A DOLL HOUSE is about spiritual 'awakening' within the modern world: its possibility, difficulty and danger. The action is set at a time of symbolic rebirth, Christmas, the time of the death of the old year and the birth of the new. This seasonal feast, in Norway, is given the pagan name of 'Yule' and has the pagan associations of feasting, dancing, gifts and the good life in materialist terms. TORVALD and NORA HELMER both live in an illusory, false, 'doll house' and need to be expelled from this false Eden. If it is Nora who awakens first, this is because it is she, and not Torvald, who has been put through the violent shocks of three days drastic self-examination and examination of her world. But the play ends with Torvald, and the possibility of his awakening too.

There are TWO couples in this play that will experience this 'turning point' of the year in radically different ways. One couple has the pagan names TORVALD (Thor) and NORA (Eleonora/Helen). They perform the pagan celebration: the Yule tree, the gifts, the tarantella dance, the feasting. In the last act they are heard dancing, in a room above, just before their world is about to be devastated. Below, are CHRISTINE and KROGSTAD, whose lives of sorrow, forgiveness, reconciliation, (embodying the Christian aspect of the season) move in the opposite direction from devastation to happiness.

The themes of the play, therefore, explore beyond the dimensions of particular social issues with which the play long has been associated. These issues are only one component of the rich human drama opened up by the dialectical action.

Extracted records ▸
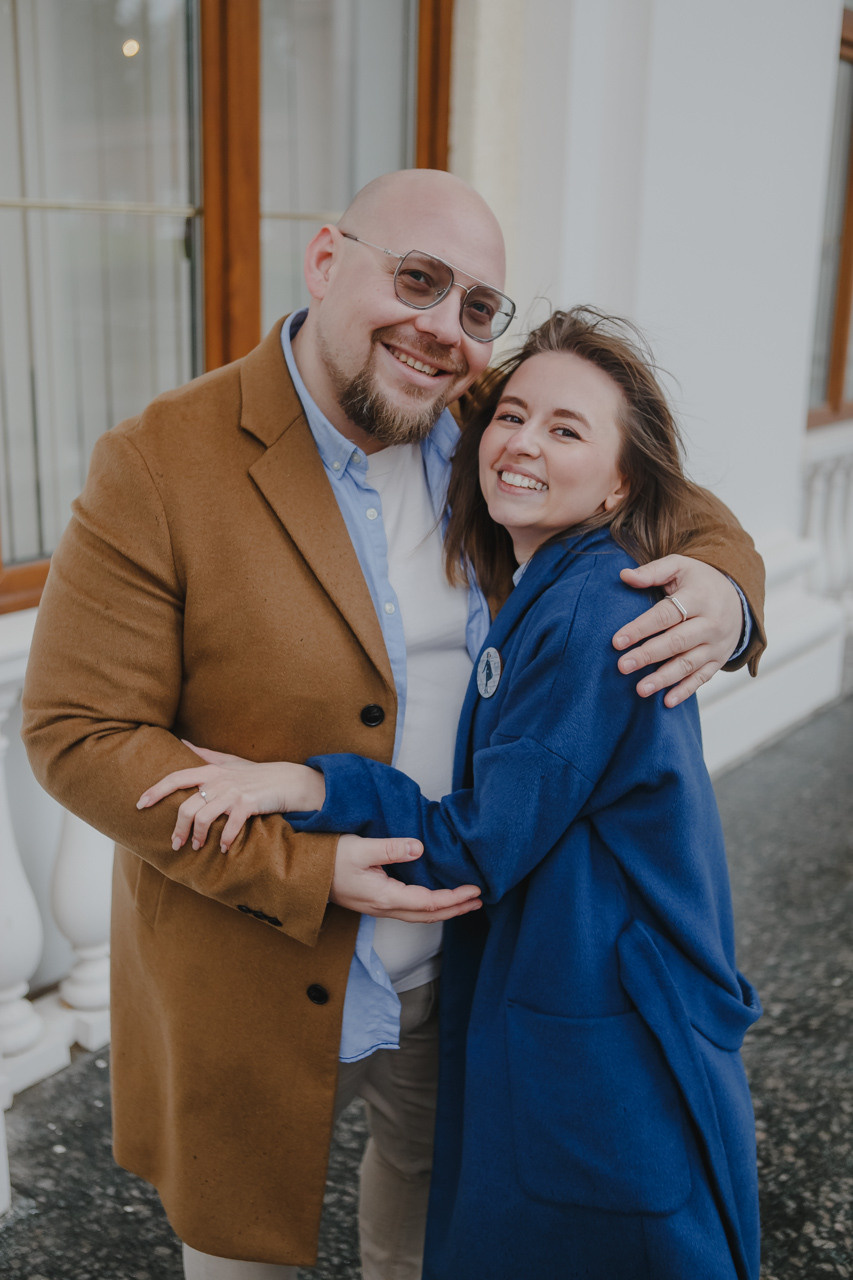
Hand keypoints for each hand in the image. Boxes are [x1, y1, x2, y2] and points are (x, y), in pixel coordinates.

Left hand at [137, 742, 325, 851]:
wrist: (288, 781)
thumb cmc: (256, 774)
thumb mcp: (229, 761)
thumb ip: (205, 754)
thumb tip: (182, 742)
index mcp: (211, 771)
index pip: (176, 778)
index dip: (156, 790)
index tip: (140, 804)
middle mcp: (219, 780)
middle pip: (186, 806)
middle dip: (178, 828)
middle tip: (176, 844)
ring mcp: (233, 792)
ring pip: (203, 817)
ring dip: (197, 836)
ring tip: (197, 847)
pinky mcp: (248, 804)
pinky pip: (229, 825)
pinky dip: (224, 839)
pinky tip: (223, 848)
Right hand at [331, 833, 482, 921]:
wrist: (301, 873)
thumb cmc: (327, 858)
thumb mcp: (360, 848)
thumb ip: (390, 849)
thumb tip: (419, 848)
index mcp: (384, 897)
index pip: (429, 903)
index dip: (454, 899)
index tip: (474, 890)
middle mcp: (383, 907)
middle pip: (427, 916)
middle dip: (455, 909)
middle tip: (478, 901)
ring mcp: (378, 908)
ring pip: (418, 915)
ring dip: (443, 910)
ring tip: (463, 902)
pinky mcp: (374, 902)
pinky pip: (408, 910)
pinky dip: (427, 906)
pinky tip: (433, 897)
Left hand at [612, 556, 743, 706]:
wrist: (738, 597)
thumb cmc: (699, 581)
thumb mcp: (680, 566)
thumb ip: (652, 571)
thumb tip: (624, 575)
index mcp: (699, 597)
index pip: (666, 615)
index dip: (641, 628)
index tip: (617, 641)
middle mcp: (711, 623)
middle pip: (676, 642)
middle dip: (648, 655)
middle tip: (622, 666)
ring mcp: (717, 644)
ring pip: (688, 664)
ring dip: (664, 678)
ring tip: (640, 689)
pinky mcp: (719, 660)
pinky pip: (703, 678)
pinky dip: (686, 691)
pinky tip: (667, 702)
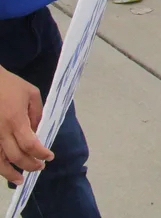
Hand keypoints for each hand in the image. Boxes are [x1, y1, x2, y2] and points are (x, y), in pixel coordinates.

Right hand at [0, 67, 51, 183]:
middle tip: (40, 167)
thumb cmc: (10, 85)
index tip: (50, 156)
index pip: (30, 145)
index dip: (41, 154)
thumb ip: (37, 113)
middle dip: (30, 165)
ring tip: (20, 180)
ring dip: (10, 173)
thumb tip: (38, 131)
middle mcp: (1, 131)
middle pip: (16, 156)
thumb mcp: (31, 94)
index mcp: (15, 120)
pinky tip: (6, 169)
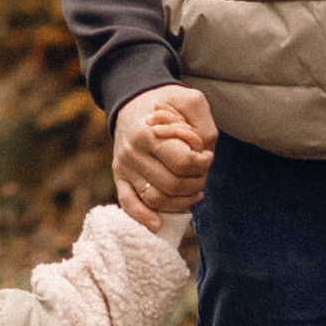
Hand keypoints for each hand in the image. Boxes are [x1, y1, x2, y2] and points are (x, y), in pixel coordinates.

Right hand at [112, 85, 215, 230]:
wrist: (133, 101)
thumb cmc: (167, 103)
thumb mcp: (191, 100)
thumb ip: (204, 126)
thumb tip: (204, 155)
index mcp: (150, 133)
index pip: (182, 163)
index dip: (201, 164)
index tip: (206, 157)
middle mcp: (133, 153)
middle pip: (172, 185)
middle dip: (195, 183)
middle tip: (201, 173)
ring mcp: (124, 168)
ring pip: (156, 200)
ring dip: (181, 202)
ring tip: (194, 191)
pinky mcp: (120, 177)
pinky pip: (129, 204)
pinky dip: (143, 218)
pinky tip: (158, 224)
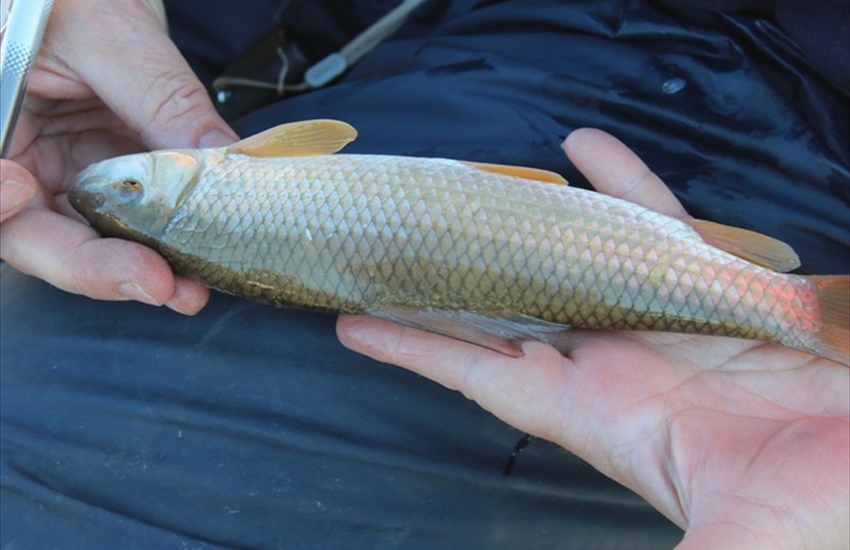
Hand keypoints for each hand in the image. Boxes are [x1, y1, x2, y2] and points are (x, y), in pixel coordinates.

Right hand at [0, 0, 238, 313]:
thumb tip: (219, 160)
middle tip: (160, 284)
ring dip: (140, 266)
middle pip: (40, 238)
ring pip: (89, 242)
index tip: (21, 192)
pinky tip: (195, 254)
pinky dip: (163, 241)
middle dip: (99, 267)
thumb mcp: (110, 33)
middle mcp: (15, 164)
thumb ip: (157, 98)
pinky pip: (128, 223)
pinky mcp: (99, 183)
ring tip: (189, 285)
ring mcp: (57, 179)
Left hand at [337, 129, 849, 548]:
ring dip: (525, 221)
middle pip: (509, 308)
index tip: (352, 325)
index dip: (416, 351)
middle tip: (398, 239)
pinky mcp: (712, 285)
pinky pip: (655, 220)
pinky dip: (624, 184)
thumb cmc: (822, 497)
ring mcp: (658, 317)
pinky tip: (587, 147)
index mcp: (599, 414)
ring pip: (571, 255)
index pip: (482, 375)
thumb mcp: (745, 536)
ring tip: (477, 182)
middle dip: (454, 279)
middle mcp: (614, 361)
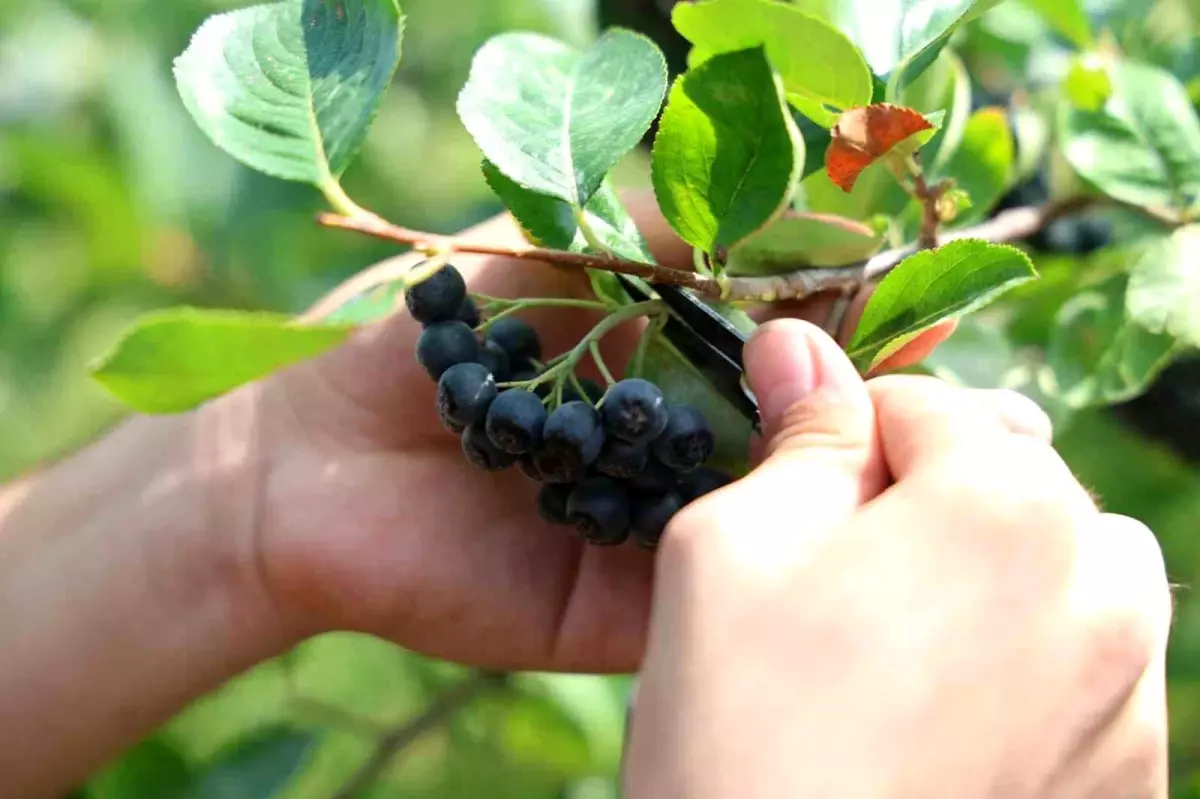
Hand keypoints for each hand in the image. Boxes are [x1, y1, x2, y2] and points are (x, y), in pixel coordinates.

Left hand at [209, 192, 953, 671]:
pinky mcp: (623, 619)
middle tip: (981, 420)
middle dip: (881, 436)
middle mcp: (676, 464)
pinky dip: (771, 586)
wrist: (312, 470)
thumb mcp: (544, 251)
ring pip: (772, 536)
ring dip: (850, 516)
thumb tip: (789, 207)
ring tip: (940, 489)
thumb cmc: (421, 342)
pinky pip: (711, 607)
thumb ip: (655, 232)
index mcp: (665, 378)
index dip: (860, 344)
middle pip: (799, 454)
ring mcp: (656, 546)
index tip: (933, 319)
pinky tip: (835, 560)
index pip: (788, 363)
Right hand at [624, 319, 1170, 797]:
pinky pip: (1086, 669)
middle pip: (1007, 480)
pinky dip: (1024, 664)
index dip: (843, 442)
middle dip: (923, 505)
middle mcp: (1103, 585)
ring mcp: (1130, 693)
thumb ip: (796, 434)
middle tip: (832, 589)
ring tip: (894, 651)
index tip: (794, 498)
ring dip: (990, 576)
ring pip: (1066, 569)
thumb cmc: (739, 727)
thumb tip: (801, 342)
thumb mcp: (729, 547)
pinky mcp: (1127, 779)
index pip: (925, 404)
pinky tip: (936, 724)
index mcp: (1005, 502)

Prompt ▸
Write out the passage on A Doll House above word for word, everything from "A DOLL HOUSE" down to "his awakening too.".

Finished task ▸
A DOLL HOUSE is about spiritual 'awakening' within the modern world: its possibility, difficulty and danger. The action is set at a time of symbolic rebirth, Christmas, the time of the death of the old year and the birth of the new. This seasonal feast, in Norway, is given the pagan name of 'Yule' and has the pagan associations of feasting, dancing, gifts and the good life in materialist terms. TORVALD and NORA HELMER both live in an illusory, false, 'doll house' and need to be expelled from this false Eden. If it is Nora who awakens first, this is because it is she, and not Torvald, who has been put through the violent shocks of three days drastic self-examination and examination of her world. But the play ends with Torvald, and the possibility of his awakening too.